August Derleth, however, building on Lovecraft's foundation, more fully (if awkwardly) developed Hastur into a Great Old One, spawn of Yog-Sothoth, the half-brother of Cthulhu, and theoretically the Magnum Innominandum. In this incarnation, Hastur has several avatars:
- The Feaster from Afar, a black, shriveled, flying monstrosity with tentacles tipped with razor-sharp talons that can pierce a victim's skull and siphon out the brain
- The King in Yellow (linking one to the other for the first time as deity and avatar)
- The High Priest Not to Be Described, entity that wears a yellow silken mask (This is disputed by Lovecraft who connects the Priest to Nyarlathotep)
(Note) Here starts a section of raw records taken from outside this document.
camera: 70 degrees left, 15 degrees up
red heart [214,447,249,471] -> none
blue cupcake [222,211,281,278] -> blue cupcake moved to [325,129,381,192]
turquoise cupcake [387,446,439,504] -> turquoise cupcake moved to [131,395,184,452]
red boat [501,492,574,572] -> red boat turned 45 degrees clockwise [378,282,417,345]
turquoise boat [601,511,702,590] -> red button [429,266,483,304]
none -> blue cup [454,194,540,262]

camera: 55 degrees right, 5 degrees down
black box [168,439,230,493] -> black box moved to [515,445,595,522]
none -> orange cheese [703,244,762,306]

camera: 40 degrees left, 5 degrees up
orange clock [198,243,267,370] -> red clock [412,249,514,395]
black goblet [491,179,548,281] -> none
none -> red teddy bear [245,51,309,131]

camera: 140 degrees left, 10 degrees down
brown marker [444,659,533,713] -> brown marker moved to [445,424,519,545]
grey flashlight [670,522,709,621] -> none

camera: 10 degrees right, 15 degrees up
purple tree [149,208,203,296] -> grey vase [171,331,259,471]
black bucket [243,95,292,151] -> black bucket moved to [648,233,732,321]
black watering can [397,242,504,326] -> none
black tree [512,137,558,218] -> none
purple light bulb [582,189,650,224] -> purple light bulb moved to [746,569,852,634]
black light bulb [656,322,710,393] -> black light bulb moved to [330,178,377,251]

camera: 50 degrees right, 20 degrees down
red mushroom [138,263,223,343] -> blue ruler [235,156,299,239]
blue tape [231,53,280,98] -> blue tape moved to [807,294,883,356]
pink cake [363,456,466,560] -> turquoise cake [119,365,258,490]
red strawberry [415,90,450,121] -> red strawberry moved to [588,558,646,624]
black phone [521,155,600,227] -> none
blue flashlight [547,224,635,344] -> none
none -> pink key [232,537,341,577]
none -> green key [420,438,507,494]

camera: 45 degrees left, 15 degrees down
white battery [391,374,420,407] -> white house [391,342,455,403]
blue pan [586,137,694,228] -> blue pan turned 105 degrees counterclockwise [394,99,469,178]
In Derleth's Mythos, Hastur's form is amorphous, but he is said to appear as a vast, vaguely octopoid being, similar to his half-niece Cthylla.
- In the PlayStation game Persona 2: Eternal Punishment, Hastur appears as a summoned creature. Hastur can be summoned, even accidentally, merely by saying his name out loud three times.
- In the comic strip User Friendly, Hastur appears as a sentient blob of very strong coffee. The coffee was originally created using the extra-special ingredient "Distilled Usenet Bitterness" while Hastur was using Usenet as an avatar.
- The role-playing game Delta Green uses an alternate image of Hastur, treating him and his counterpart, the King in Yellow, as manifestations of entropy.
- In the Stephen King short story "Gramma", Hastur is the name that the little boy uses to defeat the corpse of his reanimated grandmother.